5. Article 91 of the Indian Limitation Act provides a period of three years from the date when the fact's entitling the plaintiff to have the instrument cancelled or set aside become known to him. The lower appellate court has not determined when the facts entitling the plaintiff to have the instrument cancelled or set aside became known to her. In Singarappa v. Talari Sanjivappa (1904) I.L.R. 28 Mad. 349, where the plaintiff executed a sham sale-deed in favour of the defendants, neither party intending that it should be acted upon, and four years later the defendants began to set up a claim to ownership on the strength of the deed, it was held that the suit was not barred by Article 91 of the Indian Limitation Act, having been brought within three years from the date when the plaintiff apprehended that the defendants had set up title under the instrument. In Petherpermal Chetty v. MUniandy Servai (1908) I.L.R. 35 Calc, 551, their Lordships of the Privy Council similarly held that where a deed was inoperative, it was unnecessary for the plaintiff to have it set aside as a preliminary to his obtaining possession of the property. The plaintiff stated in her deposition that the payment of the rent of the house in dispute was stopped at or about the time when the suit was filed. That fact must, therefore, be determined.

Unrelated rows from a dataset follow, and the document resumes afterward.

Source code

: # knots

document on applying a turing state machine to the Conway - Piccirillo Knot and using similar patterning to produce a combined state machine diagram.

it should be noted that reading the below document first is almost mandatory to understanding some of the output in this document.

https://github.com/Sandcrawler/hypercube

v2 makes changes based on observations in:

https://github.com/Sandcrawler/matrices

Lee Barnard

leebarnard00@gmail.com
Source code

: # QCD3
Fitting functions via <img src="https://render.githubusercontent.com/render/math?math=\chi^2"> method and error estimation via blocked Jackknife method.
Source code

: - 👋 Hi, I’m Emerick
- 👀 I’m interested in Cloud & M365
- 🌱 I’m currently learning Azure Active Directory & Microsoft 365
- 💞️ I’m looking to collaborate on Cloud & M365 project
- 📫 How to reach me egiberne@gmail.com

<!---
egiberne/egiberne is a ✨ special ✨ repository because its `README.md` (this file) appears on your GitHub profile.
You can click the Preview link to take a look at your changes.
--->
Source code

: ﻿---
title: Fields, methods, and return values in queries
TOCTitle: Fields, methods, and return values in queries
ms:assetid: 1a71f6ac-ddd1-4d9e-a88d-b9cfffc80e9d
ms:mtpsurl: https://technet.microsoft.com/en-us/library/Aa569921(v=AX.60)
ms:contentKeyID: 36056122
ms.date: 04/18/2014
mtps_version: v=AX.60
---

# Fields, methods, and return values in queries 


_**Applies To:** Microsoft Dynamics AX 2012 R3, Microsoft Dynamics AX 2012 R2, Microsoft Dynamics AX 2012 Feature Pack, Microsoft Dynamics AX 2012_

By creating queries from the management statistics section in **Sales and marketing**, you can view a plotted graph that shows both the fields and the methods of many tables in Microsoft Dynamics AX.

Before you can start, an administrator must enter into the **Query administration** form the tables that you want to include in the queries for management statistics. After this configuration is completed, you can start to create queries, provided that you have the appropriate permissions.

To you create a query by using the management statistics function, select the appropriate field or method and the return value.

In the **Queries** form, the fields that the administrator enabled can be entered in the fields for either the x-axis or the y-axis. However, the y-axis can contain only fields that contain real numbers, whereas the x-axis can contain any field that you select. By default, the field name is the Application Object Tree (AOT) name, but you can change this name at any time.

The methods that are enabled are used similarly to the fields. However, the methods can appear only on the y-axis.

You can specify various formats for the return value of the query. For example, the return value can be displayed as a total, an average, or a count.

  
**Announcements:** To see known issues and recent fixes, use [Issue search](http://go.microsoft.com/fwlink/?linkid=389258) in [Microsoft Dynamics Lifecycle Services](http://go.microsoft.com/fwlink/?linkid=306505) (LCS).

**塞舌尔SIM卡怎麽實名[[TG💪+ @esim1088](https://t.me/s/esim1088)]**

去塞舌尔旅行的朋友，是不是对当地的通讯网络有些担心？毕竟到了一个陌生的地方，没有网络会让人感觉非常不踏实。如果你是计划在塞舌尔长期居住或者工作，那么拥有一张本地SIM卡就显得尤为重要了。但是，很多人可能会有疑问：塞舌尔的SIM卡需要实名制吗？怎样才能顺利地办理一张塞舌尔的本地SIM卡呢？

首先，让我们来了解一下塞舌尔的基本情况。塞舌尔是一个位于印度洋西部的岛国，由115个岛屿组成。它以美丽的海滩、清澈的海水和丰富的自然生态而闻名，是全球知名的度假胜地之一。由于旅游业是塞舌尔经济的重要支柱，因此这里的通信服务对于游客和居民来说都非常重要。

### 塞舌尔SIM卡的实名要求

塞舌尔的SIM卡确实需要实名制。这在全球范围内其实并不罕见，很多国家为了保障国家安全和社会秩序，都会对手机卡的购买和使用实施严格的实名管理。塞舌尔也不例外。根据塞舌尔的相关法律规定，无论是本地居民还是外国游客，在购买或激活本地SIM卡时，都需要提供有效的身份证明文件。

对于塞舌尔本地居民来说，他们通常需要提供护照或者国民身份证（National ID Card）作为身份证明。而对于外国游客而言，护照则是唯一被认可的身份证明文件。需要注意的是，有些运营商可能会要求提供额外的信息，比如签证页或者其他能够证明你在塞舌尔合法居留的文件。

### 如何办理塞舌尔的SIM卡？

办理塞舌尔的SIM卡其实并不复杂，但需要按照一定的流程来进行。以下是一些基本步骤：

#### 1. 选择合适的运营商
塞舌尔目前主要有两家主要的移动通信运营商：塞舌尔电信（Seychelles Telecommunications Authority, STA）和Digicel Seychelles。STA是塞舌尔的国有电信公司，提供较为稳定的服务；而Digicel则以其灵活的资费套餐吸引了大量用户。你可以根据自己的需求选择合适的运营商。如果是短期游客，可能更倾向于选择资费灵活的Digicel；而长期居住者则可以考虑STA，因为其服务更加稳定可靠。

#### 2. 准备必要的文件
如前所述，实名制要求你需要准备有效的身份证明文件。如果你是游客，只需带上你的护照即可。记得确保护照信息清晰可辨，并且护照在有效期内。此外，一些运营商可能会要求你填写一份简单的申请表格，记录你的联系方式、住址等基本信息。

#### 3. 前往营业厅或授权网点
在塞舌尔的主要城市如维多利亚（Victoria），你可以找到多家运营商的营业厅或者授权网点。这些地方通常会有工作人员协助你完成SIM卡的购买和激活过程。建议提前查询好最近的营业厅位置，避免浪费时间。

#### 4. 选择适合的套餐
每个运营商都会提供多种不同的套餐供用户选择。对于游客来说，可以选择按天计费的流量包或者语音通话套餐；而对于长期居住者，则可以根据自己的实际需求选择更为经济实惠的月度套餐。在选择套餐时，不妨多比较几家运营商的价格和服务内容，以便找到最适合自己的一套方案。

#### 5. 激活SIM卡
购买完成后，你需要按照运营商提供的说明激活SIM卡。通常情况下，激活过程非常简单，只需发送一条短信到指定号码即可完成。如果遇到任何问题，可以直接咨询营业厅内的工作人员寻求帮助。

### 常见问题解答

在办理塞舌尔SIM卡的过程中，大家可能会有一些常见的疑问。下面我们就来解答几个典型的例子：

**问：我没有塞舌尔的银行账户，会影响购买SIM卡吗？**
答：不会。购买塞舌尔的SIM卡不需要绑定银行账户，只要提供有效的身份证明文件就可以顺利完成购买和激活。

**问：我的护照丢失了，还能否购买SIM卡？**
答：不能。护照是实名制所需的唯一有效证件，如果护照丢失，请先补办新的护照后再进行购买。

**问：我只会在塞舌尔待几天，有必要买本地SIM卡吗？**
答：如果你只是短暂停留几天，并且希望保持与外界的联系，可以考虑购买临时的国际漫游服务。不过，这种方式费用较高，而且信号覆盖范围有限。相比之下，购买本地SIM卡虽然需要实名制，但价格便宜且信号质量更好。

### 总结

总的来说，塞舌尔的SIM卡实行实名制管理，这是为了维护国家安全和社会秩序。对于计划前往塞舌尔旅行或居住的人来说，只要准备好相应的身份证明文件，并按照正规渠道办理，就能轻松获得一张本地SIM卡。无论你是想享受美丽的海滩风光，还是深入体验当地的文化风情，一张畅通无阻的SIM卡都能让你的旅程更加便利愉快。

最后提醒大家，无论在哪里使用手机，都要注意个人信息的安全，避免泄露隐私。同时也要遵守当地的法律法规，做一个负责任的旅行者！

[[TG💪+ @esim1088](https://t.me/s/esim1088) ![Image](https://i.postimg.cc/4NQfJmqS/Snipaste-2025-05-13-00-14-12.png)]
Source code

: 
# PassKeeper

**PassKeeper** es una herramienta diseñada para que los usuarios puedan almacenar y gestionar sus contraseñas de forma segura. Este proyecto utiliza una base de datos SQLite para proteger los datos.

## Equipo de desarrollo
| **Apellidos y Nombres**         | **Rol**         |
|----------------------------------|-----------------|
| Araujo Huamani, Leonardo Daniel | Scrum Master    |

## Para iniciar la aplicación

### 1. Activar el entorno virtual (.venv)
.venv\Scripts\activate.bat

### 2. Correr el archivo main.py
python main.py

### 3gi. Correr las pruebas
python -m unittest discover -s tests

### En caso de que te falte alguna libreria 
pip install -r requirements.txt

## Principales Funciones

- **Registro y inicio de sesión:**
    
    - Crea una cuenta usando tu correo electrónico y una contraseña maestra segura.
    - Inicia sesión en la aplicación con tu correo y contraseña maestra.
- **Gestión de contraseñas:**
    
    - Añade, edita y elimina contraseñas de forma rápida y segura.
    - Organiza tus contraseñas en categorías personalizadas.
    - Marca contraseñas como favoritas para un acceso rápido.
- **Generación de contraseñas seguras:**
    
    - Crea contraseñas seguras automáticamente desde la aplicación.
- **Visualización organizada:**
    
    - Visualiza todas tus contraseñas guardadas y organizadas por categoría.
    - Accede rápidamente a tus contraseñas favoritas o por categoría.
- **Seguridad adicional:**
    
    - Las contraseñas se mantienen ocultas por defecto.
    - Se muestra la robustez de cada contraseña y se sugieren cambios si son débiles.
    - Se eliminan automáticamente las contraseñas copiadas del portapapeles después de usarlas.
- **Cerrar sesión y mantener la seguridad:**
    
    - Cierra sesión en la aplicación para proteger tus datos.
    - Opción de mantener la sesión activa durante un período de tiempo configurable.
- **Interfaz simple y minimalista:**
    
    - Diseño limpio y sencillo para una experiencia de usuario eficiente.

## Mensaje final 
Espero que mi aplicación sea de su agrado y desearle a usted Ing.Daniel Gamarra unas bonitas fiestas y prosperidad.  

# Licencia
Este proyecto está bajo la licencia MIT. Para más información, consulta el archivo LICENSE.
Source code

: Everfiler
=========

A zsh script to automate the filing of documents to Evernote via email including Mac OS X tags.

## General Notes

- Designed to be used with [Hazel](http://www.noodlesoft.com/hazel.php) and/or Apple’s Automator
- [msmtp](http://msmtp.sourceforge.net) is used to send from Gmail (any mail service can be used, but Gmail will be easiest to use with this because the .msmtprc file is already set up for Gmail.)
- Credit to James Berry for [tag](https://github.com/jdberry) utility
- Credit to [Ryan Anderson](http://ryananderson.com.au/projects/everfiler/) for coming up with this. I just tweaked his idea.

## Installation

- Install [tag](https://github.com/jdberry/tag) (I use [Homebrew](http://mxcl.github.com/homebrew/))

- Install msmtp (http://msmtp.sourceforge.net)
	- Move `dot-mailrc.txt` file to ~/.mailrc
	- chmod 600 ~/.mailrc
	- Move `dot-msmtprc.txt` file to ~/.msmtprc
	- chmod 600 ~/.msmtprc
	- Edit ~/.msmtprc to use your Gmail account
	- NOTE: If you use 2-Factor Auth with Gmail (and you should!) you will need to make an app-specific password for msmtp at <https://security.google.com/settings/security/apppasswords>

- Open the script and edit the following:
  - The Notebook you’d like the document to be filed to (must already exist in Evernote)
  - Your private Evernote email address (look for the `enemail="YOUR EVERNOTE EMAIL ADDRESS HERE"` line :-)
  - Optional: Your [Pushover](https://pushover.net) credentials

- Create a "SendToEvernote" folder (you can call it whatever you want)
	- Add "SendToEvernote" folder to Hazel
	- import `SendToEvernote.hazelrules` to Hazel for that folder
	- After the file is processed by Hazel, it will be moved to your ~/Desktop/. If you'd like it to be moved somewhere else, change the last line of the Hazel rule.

6. It has also been urged that the deed of gift was in its very nature revocable under the Muhammadan Law, but that point also cannot be determined until the other questions raised in the appeal before the court below are decided. The parties are Sunnis, and according to the Hanafi Law a gift cannot be revoked after the subject of the gift has increased in value owing to some accession thereto made by the donee which is inseparable from it.
7. The appeal is, therefore, allowed and the decree of the lower appellate court set aside and the suit remanded to that court with a direction to reinstate it under its original number and to dispose of it after determining the other points involved in the appeal and the cross objections. The costs of this appeal will abide the event.
8. I agree that the appeal before the lower court could not be decided merely on the point of limitation. The other points involved in the appeal required determination. I, therefore, agree with my learned brother that the appeal must be decreed and on terms stated by him.